This past class, we started off talking about the AADL controversy, where the director told the Ann Arbor City Council about her concerns that heroin usage in the library (which is surprisingly common) would spread into the park they want to build next to the downtown branch. It was an important conversation to have with our blog cohorts. What my peers and I talked about is how the heroin use piece of the puzzle needs to be seen as a larger community problem that strikes people of all walks of life and throughout Southeastern Michigan. The library can’t do everything to stop it – it’s not in their jurisdiction – and it is something that everyone needs to work on together so that we can save lives and keep our communities safe. For the library piece of the puzzle, we talked about how the increased police force that one city council member proposed for the library would not only be unnecessary (they have good response times to the library when there are issues) but also a violation of the library code of ethics about giving the best service to all patrons. I thought particularly about people who come from places where the police might not be as helpful or friendly as they can be here; an increased law enforcement presence would just make people scared and nervous. And we need people to be comfortable in the library if they are going to use our services. So there are behaviors that we want to reduce in the library (drug use), but we want to make sure patrons are treated respectfully. It’s a little tough, and I don’t know the answer, but it’s something that I’m sure the AADL will work through it.
After that, we hit on the idea of embedded librarianship. This term is new to me, but it kind of sounds like what school librarians do all the time, and there are public library connections I didn’t consider – like bookmobiles! It’s about visibility and outreach in ways that patrons want. I love the idea about giving books to senior centers! What better way to drum up support than to work with the people who, as Kristin pointed out, are the most likely to vote. It kind of ties into our webinar topic of underserved groups, since we need to find the way to meet them where they are and provide what they want. I can’t wait to see what our class comes up with!

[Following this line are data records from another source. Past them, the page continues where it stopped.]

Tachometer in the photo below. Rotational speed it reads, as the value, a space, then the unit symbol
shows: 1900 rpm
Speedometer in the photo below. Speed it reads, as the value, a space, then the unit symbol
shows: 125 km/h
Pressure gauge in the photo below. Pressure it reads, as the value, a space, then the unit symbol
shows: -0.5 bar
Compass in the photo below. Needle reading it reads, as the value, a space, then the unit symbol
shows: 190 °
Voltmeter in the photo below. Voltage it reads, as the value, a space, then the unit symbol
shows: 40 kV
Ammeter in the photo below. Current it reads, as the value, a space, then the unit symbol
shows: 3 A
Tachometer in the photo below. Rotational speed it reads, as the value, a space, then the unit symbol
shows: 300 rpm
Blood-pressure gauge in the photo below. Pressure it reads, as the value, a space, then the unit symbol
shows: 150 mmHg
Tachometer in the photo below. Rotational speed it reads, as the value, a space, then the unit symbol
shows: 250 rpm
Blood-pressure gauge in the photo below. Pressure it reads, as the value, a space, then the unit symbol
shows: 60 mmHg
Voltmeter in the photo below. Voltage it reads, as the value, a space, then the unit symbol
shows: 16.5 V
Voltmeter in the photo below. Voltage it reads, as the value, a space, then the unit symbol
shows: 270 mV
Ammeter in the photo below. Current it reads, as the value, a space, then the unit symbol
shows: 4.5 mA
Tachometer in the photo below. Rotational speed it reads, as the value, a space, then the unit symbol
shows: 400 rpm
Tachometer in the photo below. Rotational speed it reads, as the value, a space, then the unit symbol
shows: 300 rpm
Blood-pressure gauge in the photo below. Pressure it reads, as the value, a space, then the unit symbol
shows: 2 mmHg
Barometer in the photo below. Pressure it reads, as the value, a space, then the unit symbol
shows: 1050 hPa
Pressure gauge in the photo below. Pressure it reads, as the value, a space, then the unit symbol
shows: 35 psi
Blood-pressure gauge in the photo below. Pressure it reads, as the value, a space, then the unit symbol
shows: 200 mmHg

Speaking of webinars: I might end up blending what I remember from this and what I remember from 4T training this week. Sorry about that – we did the same assignment for both! We went over effective and ineffective webinar strategies. There were plenty to write about, but I think I will take one that I liked in an example from 4T: setting up group norms so that participants know what is expected and are more inclined to participate. I bring it up since I don’t remember it coming up in class, but it was a really simple but powerful way to get people engaged from early on instead of fading in and out. The presenter in the example, Delia DeCourcy, told participants that she wanted them to do what she was doing instead of “lurking.” She wanted them using the tools she mentioned, answering polls, and taking part in the chat. I know I’m not good at paying attention during webinars, so I think these expectations would help me stay with it and really learn something. It’s something I want to consider for our webinars in class and for 4T, even though my sessions for both of those are pretty short. Though it takes a bit of what precious little time we have to share with our audience, I think it could make the experience that much more meaningful for them.